From this definition a concretion does not seem very appealing or interesting. Here, however, is one photo of the Fontainebleau Concretions in Richard Berger's Masterpieces of the Earth Collection.
2015-02-28-ConcretionBerger1.jpg
More of his Fontainebleau Concretions can be seen on his website www.MasterpiecesOfTheEarth.com and they certainly are much more that "a hard solid mass ..."

Berger has dozen of these concretions in the Masterpieces of the Earth Collection, and they're amazing sculptural pieces that go beyond what most people believe possible. Were you to encounter on of these unique pieces in an art museum, you'd assume it was the product of a great sculptor. The Fontainebleau Concretions were, however, sculpted as the result of a natural event millions of years ago in what is now France.

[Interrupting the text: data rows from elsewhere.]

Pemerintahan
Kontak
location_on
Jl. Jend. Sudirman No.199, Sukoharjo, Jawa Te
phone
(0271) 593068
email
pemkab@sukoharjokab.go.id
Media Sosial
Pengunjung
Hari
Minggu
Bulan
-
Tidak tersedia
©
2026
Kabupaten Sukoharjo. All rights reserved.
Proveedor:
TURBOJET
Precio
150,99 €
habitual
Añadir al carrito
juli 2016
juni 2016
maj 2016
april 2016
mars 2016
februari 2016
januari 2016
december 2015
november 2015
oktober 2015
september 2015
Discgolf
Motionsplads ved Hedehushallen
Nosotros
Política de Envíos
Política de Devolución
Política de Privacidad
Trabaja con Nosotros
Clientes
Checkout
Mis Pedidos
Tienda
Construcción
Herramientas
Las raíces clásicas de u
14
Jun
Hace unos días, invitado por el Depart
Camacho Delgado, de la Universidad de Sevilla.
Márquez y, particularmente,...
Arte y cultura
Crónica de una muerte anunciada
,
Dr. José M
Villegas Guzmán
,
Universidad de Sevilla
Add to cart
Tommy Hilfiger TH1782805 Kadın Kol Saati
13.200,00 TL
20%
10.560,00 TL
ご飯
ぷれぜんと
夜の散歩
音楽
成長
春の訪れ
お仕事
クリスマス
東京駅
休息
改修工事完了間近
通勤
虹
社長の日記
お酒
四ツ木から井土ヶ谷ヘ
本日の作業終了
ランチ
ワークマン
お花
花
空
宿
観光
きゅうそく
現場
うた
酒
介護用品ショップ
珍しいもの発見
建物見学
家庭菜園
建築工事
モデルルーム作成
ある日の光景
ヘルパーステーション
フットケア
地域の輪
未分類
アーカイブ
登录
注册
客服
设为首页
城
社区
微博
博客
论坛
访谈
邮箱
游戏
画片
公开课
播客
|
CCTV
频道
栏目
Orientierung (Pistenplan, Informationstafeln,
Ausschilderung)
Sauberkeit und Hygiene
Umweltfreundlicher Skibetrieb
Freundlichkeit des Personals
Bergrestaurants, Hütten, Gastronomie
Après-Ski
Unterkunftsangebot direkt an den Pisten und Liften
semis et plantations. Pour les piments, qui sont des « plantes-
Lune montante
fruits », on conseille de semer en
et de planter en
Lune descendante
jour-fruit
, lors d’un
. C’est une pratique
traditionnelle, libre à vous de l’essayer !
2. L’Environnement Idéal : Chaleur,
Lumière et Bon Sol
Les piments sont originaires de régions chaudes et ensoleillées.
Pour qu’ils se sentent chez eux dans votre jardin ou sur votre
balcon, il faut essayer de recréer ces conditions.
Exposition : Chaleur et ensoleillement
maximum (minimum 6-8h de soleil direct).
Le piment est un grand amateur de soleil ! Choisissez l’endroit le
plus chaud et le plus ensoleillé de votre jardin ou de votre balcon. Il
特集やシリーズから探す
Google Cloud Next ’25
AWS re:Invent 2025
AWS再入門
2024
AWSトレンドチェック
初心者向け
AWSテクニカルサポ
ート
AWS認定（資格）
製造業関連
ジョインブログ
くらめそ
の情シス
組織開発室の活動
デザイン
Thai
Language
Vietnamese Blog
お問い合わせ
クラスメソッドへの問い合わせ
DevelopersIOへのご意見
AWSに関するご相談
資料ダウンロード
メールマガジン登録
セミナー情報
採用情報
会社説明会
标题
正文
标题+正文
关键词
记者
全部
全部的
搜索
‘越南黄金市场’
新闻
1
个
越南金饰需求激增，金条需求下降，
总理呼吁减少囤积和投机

When they were initially discovered in 1988, Richard Berger was one of the first people on the scene, and he purchased everything that emerged from that mining site through 1991. Thus, his Masterpieces of the Earth Collection contains almost all of these unique natural sculptures.

Viewing most of them in a single room, as they are now displayed, left me feeling more than a bit overwhelmed by the distinctive beauty each intricate piece radiates. Hopefully, in the not too distant future, Berger's vision of a Museum of the Earth will come to fruition, and all people can experience the majesty of the Fontainebleau Collection for themselves.